• **Exercise goal**:
Copying exactly, give the lines in the material below from the one with "bedeutet zum" to the one with "d'automatisation intelligents personnalisés", ends included, and nothing besides.

• **Listed records**:
- Opening Delimiter -
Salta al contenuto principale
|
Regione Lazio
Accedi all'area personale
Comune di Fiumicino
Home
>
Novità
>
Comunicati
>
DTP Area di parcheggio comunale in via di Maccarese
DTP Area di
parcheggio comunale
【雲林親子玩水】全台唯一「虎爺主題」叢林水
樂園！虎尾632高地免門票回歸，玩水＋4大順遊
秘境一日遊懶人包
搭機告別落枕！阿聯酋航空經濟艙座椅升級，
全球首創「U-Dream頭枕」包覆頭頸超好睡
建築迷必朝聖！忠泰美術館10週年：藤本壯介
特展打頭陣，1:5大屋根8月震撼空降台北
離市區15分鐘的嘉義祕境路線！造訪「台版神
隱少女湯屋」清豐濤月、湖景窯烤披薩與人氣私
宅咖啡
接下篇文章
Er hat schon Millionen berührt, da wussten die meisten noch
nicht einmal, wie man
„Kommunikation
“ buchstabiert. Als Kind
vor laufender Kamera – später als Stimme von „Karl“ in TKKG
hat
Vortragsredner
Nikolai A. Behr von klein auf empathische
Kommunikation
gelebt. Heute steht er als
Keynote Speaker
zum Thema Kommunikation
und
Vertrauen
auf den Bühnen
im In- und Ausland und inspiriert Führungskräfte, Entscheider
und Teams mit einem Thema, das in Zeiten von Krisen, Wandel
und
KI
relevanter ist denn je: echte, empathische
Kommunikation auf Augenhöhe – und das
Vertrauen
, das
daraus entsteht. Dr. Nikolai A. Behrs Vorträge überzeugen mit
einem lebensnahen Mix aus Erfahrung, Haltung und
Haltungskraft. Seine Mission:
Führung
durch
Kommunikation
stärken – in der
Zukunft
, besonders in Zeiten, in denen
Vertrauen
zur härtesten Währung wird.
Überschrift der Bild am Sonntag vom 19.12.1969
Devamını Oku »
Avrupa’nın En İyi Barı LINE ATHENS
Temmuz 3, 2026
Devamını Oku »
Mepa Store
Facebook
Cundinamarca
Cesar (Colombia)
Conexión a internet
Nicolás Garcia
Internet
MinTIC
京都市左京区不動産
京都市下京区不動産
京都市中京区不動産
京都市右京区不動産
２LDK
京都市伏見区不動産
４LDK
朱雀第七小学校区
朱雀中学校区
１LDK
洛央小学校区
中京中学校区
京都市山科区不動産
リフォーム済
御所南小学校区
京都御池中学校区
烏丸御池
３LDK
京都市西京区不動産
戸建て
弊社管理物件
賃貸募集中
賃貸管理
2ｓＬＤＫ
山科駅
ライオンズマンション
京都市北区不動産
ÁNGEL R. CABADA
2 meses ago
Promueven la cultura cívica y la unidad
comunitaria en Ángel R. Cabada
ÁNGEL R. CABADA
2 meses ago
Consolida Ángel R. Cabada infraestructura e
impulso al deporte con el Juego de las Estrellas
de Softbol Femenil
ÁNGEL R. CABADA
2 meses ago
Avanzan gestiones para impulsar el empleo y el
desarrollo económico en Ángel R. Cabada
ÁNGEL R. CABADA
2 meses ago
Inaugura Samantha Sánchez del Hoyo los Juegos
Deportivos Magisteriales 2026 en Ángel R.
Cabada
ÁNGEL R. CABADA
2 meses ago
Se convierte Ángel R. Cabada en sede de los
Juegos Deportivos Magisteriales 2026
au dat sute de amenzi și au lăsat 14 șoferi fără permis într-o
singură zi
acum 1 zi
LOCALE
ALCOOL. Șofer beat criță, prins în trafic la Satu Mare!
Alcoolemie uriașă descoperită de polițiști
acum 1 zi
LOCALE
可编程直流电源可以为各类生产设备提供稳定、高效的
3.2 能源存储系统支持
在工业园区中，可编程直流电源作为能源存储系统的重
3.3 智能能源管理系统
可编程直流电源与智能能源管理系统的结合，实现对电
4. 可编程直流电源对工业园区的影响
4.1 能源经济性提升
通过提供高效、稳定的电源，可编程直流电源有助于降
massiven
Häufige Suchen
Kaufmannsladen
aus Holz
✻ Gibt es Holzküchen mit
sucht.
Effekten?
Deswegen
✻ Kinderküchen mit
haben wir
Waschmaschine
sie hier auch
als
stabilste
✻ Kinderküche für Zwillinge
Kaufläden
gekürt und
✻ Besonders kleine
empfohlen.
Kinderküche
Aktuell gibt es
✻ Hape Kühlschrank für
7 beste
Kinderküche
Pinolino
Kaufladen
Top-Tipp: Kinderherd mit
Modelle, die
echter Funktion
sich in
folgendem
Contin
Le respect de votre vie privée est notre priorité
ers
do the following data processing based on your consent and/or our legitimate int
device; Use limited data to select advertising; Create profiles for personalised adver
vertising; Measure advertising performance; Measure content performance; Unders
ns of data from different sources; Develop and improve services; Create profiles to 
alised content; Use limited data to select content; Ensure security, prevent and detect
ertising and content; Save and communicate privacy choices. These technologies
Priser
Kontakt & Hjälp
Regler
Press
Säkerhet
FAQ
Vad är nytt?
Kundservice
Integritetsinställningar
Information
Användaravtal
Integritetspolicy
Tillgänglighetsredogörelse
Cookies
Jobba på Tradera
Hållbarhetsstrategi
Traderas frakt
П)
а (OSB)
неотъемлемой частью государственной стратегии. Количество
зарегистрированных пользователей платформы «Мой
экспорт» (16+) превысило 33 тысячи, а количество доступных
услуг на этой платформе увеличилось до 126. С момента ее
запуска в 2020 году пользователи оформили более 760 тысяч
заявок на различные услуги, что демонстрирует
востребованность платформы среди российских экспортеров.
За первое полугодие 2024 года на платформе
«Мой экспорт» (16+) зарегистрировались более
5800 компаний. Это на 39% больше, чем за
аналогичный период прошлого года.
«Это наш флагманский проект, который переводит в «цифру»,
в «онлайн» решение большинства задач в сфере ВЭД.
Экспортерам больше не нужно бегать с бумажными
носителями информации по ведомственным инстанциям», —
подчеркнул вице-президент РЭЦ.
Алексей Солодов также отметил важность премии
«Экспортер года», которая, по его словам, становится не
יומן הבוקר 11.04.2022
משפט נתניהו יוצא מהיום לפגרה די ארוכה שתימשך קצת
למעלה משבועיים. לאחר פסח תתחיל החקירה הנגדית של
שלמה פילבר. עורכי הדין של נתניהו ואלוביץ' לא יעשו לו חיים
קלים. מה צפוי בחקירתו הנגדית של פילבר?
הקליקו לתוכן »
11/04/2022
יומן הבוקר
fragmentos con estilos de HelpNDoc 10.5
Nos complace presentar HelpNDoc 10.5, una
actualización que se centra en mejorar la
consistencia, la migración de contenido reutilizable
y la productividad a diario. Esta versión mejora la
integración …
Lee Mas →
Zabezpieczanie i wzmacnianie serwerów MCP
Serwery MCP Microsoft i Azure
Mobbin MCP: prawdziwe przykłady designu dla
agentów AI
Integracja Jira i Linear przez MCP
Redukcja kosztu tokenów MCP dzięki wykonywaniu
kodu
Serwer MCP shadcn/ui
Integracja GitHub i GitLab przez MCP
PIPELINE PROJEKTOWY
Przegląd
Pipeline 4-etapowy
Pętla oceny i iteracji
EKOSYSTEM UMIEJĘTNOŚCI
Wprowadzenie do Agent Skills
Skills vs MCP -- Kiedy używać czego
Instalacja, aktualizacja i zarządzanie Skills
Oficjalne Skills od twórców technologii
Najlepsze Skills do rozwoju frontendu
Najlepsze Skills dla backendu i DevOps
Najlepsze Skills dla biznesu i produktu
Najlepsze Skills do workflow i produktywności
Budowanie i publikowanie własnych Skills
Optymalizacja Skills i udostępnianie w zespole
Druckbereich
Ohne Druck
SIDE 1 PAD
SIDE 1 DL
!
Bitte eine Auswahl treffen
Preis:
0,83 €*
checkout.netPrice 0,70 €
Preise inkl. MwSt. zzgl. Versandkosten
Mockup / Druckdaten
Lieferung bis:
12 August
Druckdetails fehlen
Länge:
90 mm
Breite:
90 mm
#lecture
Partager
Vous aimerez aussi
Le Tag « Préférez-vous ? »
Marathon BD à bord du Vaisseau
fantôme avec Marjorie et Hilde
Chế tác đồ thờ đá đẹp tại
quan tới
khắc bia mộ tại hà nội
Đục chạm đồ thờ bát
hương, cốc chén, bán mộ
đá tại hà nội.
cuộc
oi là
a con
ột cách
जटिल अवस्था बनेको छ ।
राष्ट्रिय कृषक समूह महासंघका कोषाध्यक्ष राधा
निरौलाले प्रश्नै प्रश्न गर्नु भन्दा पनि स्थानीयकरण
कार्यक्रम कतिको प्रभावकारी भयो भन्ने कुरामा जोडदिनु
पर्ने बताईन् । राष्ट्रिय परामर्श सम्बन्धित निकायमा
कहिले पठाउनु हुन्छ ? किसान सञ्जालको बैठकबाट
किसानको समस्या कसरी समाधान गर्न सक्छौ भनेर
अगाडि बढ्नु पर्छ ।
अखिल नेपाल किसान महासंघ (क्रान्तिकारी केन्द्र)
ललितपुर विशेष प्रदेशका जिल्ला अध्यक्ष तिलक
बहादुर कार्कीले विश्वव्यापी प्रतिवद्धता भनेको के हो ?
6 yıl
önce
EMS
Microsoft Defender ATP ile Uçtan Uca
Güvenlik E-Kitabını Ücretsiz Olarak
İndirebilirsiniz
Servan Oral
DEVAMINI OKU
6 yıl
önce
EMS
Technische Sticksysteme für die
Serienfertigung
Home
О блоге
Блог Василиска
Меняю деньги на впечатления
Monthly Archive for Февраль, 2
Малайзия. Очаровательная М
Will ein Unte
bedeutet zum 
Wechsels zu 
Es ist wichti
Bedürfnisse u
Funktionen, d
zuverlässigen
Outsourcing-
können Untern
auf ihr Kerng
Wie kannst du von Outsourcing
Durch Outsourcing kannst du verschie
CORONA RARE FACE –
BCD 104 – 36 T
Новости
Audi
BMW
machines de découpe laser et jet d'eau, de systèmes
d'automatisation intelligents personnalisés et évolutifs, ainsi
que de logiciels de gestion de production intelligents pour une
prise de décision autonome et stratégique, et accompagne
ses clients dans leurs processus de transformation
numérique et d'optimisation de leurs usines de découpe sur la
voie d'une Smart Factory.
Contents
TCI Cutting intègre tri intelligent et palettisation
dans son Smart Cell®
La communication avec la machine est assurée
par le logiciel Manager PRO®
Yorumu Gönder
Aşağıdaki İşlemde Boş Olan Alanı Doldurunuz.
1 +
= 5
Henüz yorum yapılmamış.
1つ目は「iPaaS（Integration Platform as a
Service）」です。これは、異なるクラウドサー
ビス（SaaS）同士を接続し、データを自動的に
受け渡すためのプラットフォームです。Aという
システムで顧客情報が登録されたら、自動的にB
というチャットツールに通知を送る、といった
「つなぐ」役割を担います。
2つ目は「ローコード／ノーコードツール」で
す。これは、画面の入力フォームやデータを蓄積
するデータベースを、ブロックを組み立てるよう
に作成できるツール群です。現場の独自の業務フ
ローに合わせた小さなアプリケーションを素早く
- Closing Delimiter -
• **Solution to this exercise**:
bedeutet zum 
Wechsels zu 
Es ist wichti
Bedürfnisse u
Funktionen, d
zuverlässigen
Outsourcing-
können Untern
auf ihr Kerng
Wie kannst du von Outsourcing
Durch Outsourcing kannst du verschie
CORONA RARE FACE –
BCD 104 – 36 T
Новости
Audi
BMW
machines de découpe laser et jet d'eau, de systèmes
d'automatisation intelligents personnalisés et évolutifs, ainsi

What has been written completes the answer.